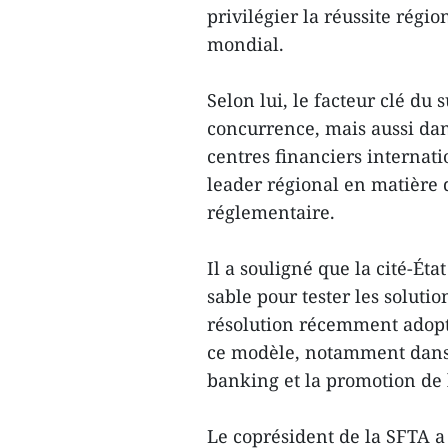
privilégier la réussite régi
mondial.
Selon lui, le facteur clé du
concurrence, mais aussi dan
centres financiers internat
leader régional en matière 
réglementaire.
Il a souligné que la cité-Ét
sable pour tester les soluti
résolution récemment adopt
ce modèle, notamment dans
banking et la promotion de l
Le coprésident de la SFTA a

Assignment: Repeat every record exactly, but not the pictures.

Solved exercise:
privilégier la réussite régi
mondial.
Selon lui, le facteur clé du
concurrence, mais aussi dan
centres financiers internat
leader régional en matière 
réglementaire.
Il a souligné que la cité-Ét
sable pour tester les soluti
résolution récemment adopt
ce modèle, notamment dans
banking et la promotion de l
Le coprésident de la SFTA a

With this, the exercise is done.